分らないものは追求したいということで、山種美術館の「小林古径生誕130年記念 古径と土牛」に行ってきました。確かに、古径《清姫》連作の「寝所」の、白い衣を掛けて寝ている安珍、撫子色の十二単を着て屏風から除く清姫、全体を引き締める黄色の几帳の色の対比は見事だし、土牛の《蓮》のこの世のものとはおもえない緑色の雲に浮かぶ蓮の花には引き込まれるのですが。でも、「それでどうしたの」という思いはどうしても残ってしまいます。そこで何となく納得したのが、山種美術館で売っていた図録の最初のページに載っている、小林古径の写真を見たときでした。そこには、古径と土牛が着物を着て絵を描いている写真がのっていました。たぶん、着物を着て絵を描くような生き方が良くわかっていないから、古径や土牛が分らないのではないだろうかと。

そんなことを考えながら山種美術館を出て21世紀の恵比須に戻ってきましたが、どうもまだ良くわからないからまた見てみたいが続きそうです。
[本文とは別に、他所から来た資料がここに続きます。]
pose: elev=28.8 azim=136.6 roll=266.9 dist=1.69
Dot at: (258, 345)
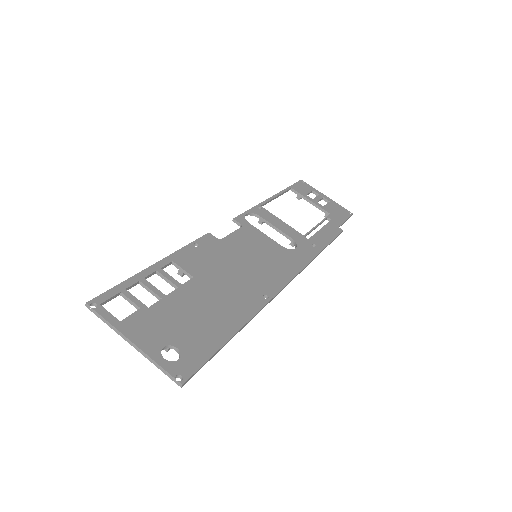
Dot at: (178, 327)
「小林古径生誕130年記念 古径と土牛」は山種美術館で2013年12月23日までです。


2013年11月2日土曜日

ゴッホ、スーラからモンドリアンまで 印象派を超えて点描の画家たち 国立新美術館

あまり期待しないで観に行ったところ、素晴らしく良かったという展覧会があります。「ゴッホ、スーラからモンドリアンまで 印象派を超えて点描の画家たち」は、まさにそんな展覧会でした。なにしろ展覧会の名前が長い、しかも「ゴッホと色彩の旅へ」とのサブタイトルまでついています。これってどんな展覧会?という感じです。

その内容は、オランダのオッテルローにあるヘレーネ・クレラー=ミュラー氏のコレクションを展示するクレラー=ミュラー美術館の作品を日本にもってきたものです。図録のテキストで長尾光枝氏は、「本展覧会は、ジョルジュ・スーラが開拓し、その盟友であるポール・シニャックが普及させた「分割主義(Divisionism)」という理念とその実践に着目することにより、モダンアートを特徴づけるひとつの類型を掘り出そうという試みである」と書いています。最初からそう言ってくれれば分かりやすかったのにと思います。
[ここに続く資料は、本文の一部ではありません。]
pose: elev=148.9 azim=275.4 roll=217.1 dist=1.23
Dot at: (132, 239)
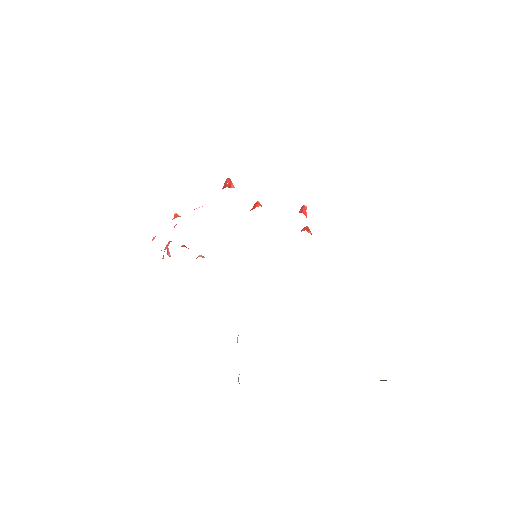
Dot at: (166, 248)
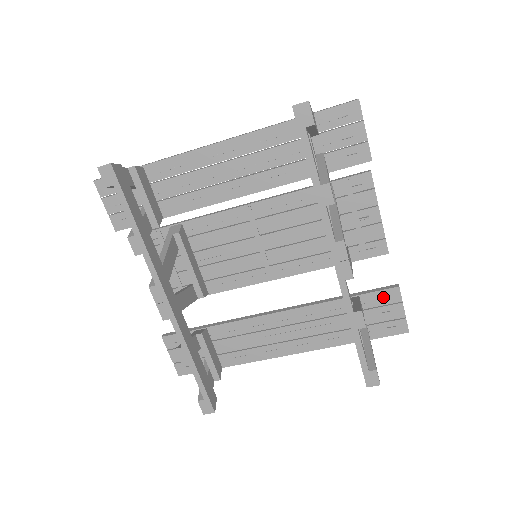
点描と良く言われますが、点であることに注目せずに、色を独立させ分割し網膜上で視覚混合させることに意味があると捉えると、「分割主義」になるということです。そう考えると、スーラやシニャックの「分割主義」の成果はゴッホにつながり、さらにそれをモンドリアンが深化させ、ついにモンドリアンの幾何学的抽象にまでつながっていきます。

この展覧会では、様々な「分割主義」の作家を観ることができます。スーラやシニャックはもちろん、アンリ=エドモン・クロス、マクシミリアン・リュス、モーリス・ドニの作品があります。ゴッホも「分割主義」の視点で観ることができます。私が気に入ったのはゴッホの《じゃがいものある静物》。ベルギーとオランダの「分割主義」者、テオ・ファン・レイセルベルヘ、アンリ・ヴァン・ド・ヴェルド、ヤン・トーロップなどフランスの「分割主義」に比べ精神主義的、象徴主義的な作品にも惹かれる所があります。

モンドリアンも、1903年のまだ具象的な《ヘイン河畔の樹》、「分割主義」らしい1909年の《砂丘》、普遍的な美を目指した1913年の《コンポジションNo.11》、成熟期のモンドリアンらしい1927年の《赤と黄と青のあるコンポジション》などが展示されています。《コンポジションNo.11》の前ではずっと長く立ち止まって観てしまいました。

たいへん楽しめる展覧会でした。「ゴッホ、スーラからモンドリアンまで 印象派を超えて点描の画家たち」は国立新美術館で、2013年12月23日までです。展覧会タイトルに惑わされずに観に行ってはどうでしょうか。